本格的なCGを使ったサメ映画の元祖。アニマトロニクスを使ったアクションシーンと超速で動き回るサメはCGが発達した今でも見劣りしない。『JAWS』へのオマージュたっぷりでサメ映画愛が感じられる一作。

感想

サメが嫌いになったきっかけ

私の映画体験は午後のロードショーでやっているようなアクション映画から始まっている。中でも、『ザ・グリード』(1998)のようなモンスターアクションは大好物だった。海の無い土地で育ったので、サメにおびえることもなかった私が、初めてサメに恐怖した作品が『ディープ・ブルー』だ。絶対に逃げられないスピードで迫って来る高度な知能を持ったサメに絶望し、プールで泳ぐのも嫌なほど、サメにおびえるようになった。一方で、サメを克服したいがために、一時期サメ映画ばかりを見漁っていた時期があったので、非常に思い出深い作品のひとつだ。

海に食われる者

本作の魅力のひとつは意外な人物がサメに食われていくストーリーにある。大抵のモンスターアクションものは主人公とヒロインの2人が助かって、それ以外の人間は殺されて終わるのだが、この作品ではサメの番人カーターとコックのプリーチャーが生き残る。ヒロインのスーザンはサメ退治のために自ら囮となり、なんだかんだで助かるのかと思ったが、あっさりと食べられてしまう(しかもしっかり、身体が噛みちぎられている)。

海に食われる者の法則について、劇中、カーターがラッセルに語るところによれば、金持ちと他人をいたぶる者は殺されるとのことだ。たしかにスーザンは実験を続けるため、職を失うことになると、カーターに脅しをかけていた。最後には改心したが、マッドサイエンティストの一面を持っていたスーザンは海に食われる運命にあったのだろう。

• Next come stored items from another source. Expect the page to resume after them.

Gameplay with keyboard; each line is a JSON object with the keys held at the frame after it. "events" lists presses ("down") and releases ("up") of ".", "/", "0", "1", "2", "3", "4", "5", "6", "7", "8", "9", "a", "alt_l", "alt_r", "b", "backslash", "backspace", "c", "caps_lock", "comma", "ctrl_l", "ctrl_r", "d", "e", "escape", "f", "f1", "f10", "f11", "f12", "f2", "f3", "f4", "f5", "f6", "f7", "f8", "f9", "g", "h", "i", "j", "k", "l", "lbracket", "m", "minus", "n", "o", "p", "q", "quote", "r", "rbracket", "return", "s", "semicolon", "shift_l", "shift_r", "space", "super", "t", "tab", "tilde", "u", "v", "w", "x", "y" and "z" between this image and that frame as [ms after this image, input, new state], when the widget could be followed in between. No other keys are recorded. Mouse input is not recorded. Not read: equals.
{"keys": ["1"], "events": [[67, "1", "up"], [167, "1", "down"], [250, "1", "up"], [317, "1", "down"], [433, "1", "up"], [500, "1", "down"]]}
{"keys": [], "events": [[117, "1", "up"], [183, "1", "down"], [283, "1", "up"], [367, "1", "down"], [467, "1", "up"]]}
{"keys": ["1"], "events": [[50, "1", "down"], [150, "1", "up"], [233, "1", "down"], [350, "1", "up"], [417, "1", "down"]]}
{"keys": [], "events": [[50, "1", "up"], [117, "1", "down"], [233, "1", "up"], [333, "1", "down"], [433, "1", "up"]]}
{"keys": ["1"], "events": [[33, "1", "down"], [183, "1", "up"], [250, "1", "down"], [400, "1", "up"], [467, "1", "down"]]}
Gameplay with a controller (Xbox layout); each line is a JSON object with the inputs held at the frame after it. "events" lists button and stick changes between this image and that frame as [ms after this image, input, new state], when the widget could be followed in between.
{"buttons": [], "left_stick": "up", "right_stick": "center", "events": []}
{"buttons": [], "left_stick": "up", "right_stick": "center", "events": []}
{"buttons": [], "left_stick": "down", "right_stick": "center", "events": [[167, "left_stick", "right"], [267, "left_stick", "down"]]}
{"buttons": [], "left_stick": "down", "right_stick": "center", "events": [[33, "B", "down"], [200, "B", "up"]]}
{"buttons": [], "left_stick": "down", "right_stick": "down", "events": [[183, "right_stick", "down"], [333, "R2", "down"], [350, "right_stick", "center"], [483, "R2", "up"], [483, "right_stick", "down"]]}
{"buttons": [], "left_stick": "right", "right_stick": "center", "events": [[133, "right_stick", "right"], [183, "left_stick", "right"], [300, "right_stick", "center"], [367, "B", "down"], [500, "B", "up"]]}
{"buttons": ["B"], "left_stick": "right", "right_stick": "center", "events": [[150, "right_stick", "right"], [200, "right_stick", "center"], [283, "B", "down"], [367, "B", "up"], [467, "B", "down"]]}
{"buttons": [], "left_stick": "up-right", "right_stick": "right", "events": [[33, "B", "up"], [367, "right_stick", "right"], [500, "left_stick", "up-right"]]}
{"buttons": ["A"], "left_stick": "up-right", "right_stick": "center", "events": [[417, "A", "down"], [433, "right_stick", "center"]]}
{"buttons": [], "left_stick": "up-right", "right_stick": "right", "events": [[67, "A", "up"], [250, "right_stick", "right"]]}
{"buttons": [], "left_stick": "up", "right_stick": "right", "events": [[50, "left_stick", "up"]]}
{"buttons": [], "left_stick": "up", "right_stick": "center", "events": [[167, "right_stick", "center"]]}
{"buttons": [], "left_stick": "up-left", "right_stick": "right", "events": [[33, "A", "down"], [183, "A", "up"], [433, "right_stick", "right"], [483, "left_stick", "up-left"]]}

逆に生き残った2人の共通項はなんだろうか。カーターは密輸で逮捕され、仮釈放中にサメの監視員の職に就いた。一方、プリーチャーはスラム育ちで、二人とも、貧しい境遇にあったことが伺える。同じ職場で働いているものの、学者たちや金持ちのラッセルとは属する層が異なっている。そんな2人を救ったのは神のおかげと言わんばかりに、プリーチャーは十字架でサメから逃れ、カーターは生き残って、神に感謝を捧げている。貧しくとも、信心深いものが救われるという宗教チックな終わり方も作品の特徴として挙げられるだろう。

俺たちのサミュエル

最後に、本作の最大の魅力は名優サミュエル・L・ジャクソンだ。ジャンルや製作規模を問わず多くの作品に出演するサミュエルが、最も悲惨な死に方をしたのは、間違いなくこの作品だ。カーターが金持ちは海に食われると語っていたが、ラッセルは金持ちだが、そんなに嫌味な人物ではなかった。むしろ、パニック状態の一同をまとめるために、人間の残酷さについて語り出す好人物として描かれていた。そんな彼が演説の終わりかけに食われてしまうなんて…。このギャップを楽しめずにいられない。それがサメ映画なのだから。